We knew that food in Bhutan is not a problem but all of us being vegetarians, just as a backup plan we carried following items.
  1. Maggi Instant Cup Noodles
  2. Biscuits
  3. Tea Bags
  4. Few chocolates
  5. Juices
  6. Water
  7. Coke
  8. Amul Kool
  9. Few Ready to eat meals
We also carry a 12 V refrigerator and and 12 V kettle that can be used to boil water and works off the cigarette lighter socket of the car.
Earlier only Rs. 100/- notes were allowed in Bhutan but recently Reserve Bank of India has relaxed guidelines and even Rs. 1000/- and Rs. 500/- notes are allowed. We were told that establishments in Thimphu and Paro and accept credit cards but as we go further into the country and small towns, it is better to carry cash. So the decision to allow Rs. 1000/- and Rs. 500/- denomination notes were definitely a helpful one. One needs to be careful though, only maximum Rs. 25,000/- are allowed to be exported to Bhutan in cash.
Car Chargers
In these times of electronic gadgets, carry sufficient charging power in your car. Most cars have a single charging socket with a  10-20A fuse. Understand the rating of your car's fuse. You don't want to have a blown fiuse while on a long drive. Carry a car charger USB splitter, Also understand, if you are using mobile phones for navigation, most car chargers would't not be able to charge the phone with the same speed as the phone is consuming the battery. So over a period of a day, your phone still may discharge. Switch off navigation when you know for sure that you have to follow a road for next couple of hours. If don't want to switch off navigation, atleast switchoff the screen,
A long segment of our drive was to reach Bhutan. In most cases it is not known how much distance one can cover. That is where the good people at HVK Central Hotel Desk came to help. They can remain in touch with you and then provide you a hotel in a nearby city when you are ready to call it a night. I used there services in quite a few places and I would say it was comfortable knowing that they are there to provide backup.

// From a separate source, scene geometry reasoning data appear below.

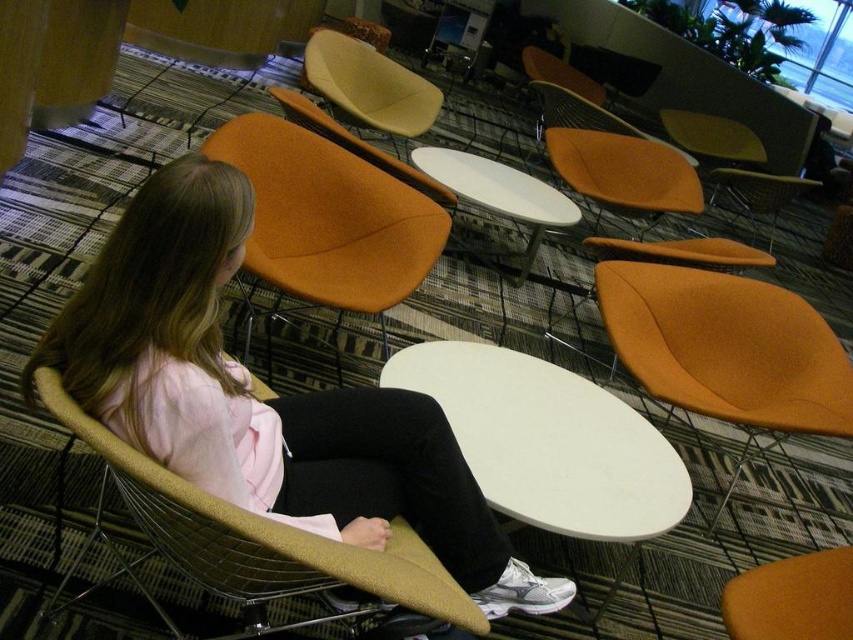
Can you confirm if matte orange chair at center is thinner than orange fabric chair at center?

Incorrect, matte orange chair at center's width is not less than orange fabric chair at center's.

Is matte orange chair at center behind orange fabric chair at center?

No, it is not.

Which is behind, point (207, 225) or point (363, 147)?

The point (363, 147) is behind.

Locate an element on the screen. This screenshot has width=853, height=640. matte orange chair at center is located at coordinates (264, 401).

Does matte gold chair at center have a lesser height compared to orange fabric chair at center?

Incorrect, matte gold chair at center's height does not fall short of orange fabric chair at center's.

Based on the photo, between matte gold chair at center and orange fabric chair at center, which one appears on the right side from the viewer's perspective?

orange fabric chair at center is more to the right.

Between point (111, 465) and point (299, 116), which one is positioned in front?

Point (111, 465)

This screenshot has height=640, width=853. I want to click on matte gold chair at center, so click(258, 536).

Does matte orange chair at center have a larger size compared to orange fabric armchair at left?

Incorrect, matte orange chair at center is not larger than orange fabric armchair at left.

Is matte orange chair at center behind orange fabric armchair at left?

No.

Which is in front, point (100, 400) or point (281, 166)?

Point (100, 400)

The width and height of the screenshot is (853, 640). What are the coordinates of `matte orange chair at center` in the screenshot? It's located at coord(264,401).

Carry cash for your requirements. Many times hotels that claim they accept credit cards, may say their machine is down or network is down. Always have cash as the backup. Even though I had heard that Indian ATM cards work, in  most places my ATM cards from SBI, HDFC Bank, Citibank were rejected. I had to withdraw cash on my credit card. Of course that has higher financing charges.
Early to rise
One thing that I have realized driving across India is that the best solutiion to making good progress during the day is to start up early. Most cities in India are full of traffic blocks and it is best to get started before 5 AM. In many cases, particularly when one is driving with family consisting of kids, we go early to bed.
Don't wait for the fuel to get over. I always start looking for a petrol statiion as soon as my fuel tank starts going below halfway mark. Many towns run out of fuel and it is a better idea not to reach a state where one has to scramble for fuel.